** Given passage **
DPP-4 inhibitor versus basal insulin as add-on therapy to metformin
August 2012, Vol 5, No 5, Special Issue ADA 2012 Highlights

Insulin glargine as a second-line treatment after metformin in patients with type 2 diabetes is superior to adding the dipeptidyl peptidase (DPP)-4 inhibitor sitagliptin to achieve glycemic control, according to a first randomized head-to-head comparison of a DPP-4 and basal insulin presented at the 2012 ADA annual meeting.

The study showed that the reduction in hemoglobin (Hb) A1c was greater with insulin glargine than with the DPP-4 sitagliptin, reported principal investigator Pablo J. Aschner, MD, MSc, Professor, Department of Endo­crinology, Javeriana Pontificia University, Colombia. The results of this study were simultaneously published in the Lancet (Aschner PJ, et al. Lancet. 2012; 379:2262-2269).

Long-Term Benefits with Early Basal Insulin
“The results of this study support the option of introducing basal insulin (glargine) in patients with type 2 diabetes who are inadequately controlled by metformin, with the potential for long-term benefits arising from the achievement of optimum glycemic control early in the course of the disease,” Dr Aschner said.

This open-label study demonstrated that patients assigned to insulin glargine were 60% more likely to achieve an HbA1c level <7% than those assigned to sitagliptin, “with concurrently lower fasting and postprandial blood glucose.”

The trial included 515 metformin-treated patients with type 2 diabetes whose HbA1c level was between 7% and 11% while receiving metformin. The patients were randomized to insulin glargine, starting at 0.2 U/kg injected at dinner or bedtime, or to sitagliptin 100 mg daily. The dosage of insulin glargine was adjusted according to patients’ self-monitored fasting plasma glucose (FPG) concentration to maintain FPG between 4.0 mmol/L and 5.5 mmol/L.

At 24 weeks, the adjusted mean reduction in HbA1c level in the modified intent-to-treat patient population was 1.72% in the patients assigned to insulin glargine and 1.13% in those assigned to sitagliptin, with a final mean HbA1c concentration of 6.8% in the insulin glargine group versus 7.4% in the sitagliptin group.

** Excerpted data **

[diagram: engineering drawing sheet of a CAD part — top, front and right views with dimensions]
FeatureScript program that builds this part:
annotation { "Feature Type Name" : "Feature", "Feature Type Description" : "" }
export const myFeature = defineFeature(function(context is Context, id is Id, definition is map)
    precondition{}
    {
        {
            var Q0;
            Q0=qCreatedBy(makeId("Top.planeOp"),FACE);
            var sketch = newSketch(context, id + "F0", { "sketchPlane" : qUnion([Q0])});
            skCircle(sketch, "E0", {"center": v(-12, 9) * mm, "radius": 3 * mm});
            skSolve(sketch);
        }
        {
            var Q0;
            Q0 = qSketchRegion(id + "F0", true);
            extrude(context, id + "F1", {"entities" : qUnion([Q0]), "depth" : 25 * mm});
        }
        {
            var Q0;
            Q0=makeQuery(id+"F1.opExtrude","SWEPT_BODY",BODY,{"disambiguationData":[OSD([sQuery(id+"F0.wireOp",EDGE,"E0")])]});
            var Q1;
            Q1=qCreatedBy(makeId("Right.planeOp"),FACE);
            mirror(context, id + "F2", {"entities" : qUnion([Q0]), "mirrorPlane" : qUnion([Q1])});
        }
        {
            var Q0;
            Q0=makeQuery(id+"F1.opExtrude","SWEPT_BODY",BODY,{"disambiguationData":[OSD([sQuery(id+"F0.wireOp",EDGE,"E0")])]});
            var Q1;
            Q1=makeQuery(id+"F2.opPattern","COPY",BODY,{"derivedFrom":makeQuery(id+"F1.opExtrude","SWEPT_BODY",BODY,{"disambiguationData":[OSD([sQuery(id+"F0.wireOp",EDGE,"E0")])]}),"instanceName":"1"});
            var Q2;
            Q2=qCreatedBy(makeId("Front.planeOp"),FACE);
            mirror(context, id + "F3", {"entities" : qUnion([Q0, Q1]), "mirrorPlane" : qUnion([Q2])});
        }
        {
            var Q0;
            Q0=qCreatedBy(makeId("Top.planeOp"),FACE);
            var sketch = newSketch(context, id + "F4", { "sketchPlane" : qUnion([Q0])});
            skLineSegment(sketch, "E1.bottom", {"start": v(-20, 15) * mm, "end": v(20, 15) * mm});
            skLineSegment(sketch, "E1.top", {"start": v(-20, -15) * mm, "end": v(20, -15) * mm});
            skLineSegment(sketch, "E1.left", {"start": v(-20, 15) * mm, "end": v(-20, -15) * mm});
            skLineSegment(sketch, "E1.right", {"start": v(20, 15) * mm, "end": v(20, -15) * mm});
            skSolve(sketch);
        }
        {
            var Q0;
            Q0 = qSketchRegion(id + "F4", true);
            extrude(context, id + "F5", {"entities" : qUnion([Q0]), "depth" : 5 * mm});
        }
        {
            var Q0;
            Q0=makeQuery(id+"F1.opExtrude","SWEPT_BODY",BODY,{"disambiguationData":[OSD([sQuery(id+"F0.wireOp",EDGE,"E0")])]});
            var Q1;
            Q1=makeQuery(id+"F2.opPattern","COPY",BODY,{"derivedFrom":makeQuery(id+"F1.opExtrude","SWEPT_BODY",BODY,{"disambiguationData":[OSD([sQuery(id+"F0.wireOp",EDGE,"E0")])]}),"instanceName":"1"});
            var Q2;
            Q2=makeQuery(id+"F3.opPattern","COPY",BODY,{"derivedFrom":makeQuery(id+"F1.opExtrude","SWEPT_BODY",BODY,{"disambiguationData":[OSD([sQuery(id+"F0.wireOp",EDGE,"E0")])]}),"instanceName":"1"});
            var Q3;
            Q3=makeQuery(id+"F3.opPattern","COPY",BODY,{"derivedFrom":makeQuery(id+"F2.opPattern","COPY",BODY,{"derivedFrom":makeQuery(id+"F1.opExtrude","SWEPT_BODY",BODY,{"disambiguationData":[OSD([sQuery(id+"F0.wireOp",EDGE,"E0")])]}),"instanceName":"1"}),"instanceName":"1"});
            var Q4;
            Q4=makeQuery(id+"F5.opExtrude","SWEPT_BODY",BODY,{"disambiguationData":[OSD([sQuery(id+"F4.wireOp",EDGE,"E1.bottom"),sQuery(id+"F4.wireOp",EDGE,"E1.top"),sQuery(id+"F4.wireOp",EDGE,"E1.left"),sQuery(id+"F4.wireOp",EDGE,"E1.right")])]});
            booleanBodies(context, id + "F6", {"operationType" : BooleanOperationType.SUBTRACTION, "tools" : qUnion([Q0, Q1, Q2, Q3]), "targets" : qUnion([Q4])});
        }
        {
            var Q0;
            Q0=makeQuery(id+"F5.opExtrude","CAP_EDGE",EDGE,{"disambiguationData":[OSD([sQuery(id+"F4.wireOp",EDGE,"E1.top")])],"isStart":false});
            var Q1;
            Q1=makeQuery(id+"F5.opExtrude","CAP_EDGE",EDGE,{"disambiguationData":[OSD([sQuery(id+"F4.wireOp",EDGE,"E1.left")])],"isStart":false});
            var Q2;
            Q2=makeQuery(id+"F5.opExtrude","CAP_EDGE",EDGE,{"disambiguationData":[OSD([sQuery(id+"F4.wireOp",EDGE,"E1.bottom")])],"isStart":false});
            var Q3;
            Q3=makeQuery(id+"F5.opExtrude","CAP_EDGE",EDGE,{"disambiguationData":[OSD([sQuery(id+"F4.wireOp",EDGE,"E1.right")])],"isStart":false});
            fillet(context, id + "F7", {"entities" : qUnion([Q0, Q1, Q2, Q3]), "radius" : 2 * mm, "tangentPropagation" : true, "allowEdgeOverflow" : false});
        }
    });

** Exercise 1 **
Answer these about the report on insulin glargine versus sitagliptin:
(a) How many patients took part in the trial?
(b) At what dose, and at what time of day, was insulin glargine started?
(c) At 24 weeks, what was the final mean HbA1c concentration in each group?
** Exercise 2 **
Pick up the report on insulin glargine versus sitagliptin after its last sentence and write how it goes on.

** Answer space 1 **
(a) 515 metformin-treated patients with type 2 diabetes.
(b) 0.2 U/kg, injected at dinner or bedtime.
(c) 6.8% in the insulin glargine group and 7.4% in the sitagliptin group.

** Answer space 2 **
At the last available visit during study treatment in which HbA1c level was measured, 68% of insulin glargine users versus 42% of sitagliptin users achieved a target of <7% HbA1c.

The adjusted mean difference in self-monitored FPG between the 2 groups was 2.3 mmol/L (41 mg/dL) in favor of insulin glargine.

Advantages of DPP-4 Inhibitors
“As expected, the estimated rate of hypoglycemia per patient-year was 8 times higher with glargine, but the risk of severe events, although also 3 times higher, was not significantly different from that with sitagliptin,” said Dr Aschner.

The rates of hypoglycemia were 46% with insulin glargine compared with 13% for sitagliptin. Symptomatic hypoglycemia occurred more often in the insulin glargine recipients, and severe symptomatic hypoglycemia was rare in either group—1% of the insulin glargine group and <1% in the sitagliptin group. The risk for severe nocturnal hypoglycemia was <1% in each group.

Body weight declined by a mean of 1.08 kg from baseline in the sitagliptin group but increased by a mean of 0.44 kg in the insulin glargine group, for an adjusted mean difference of 1.51 kg (P <.001).

There were no new safety signals observed with insulin glargine in the study.

“Results show that if people learn to titrate basal insulin and do not have episodes of severe hypoglycemia, more of them might continue over time to reach their glycemic goal with the combination of insulin glargine plus metformin,” concluded Dr Aschner.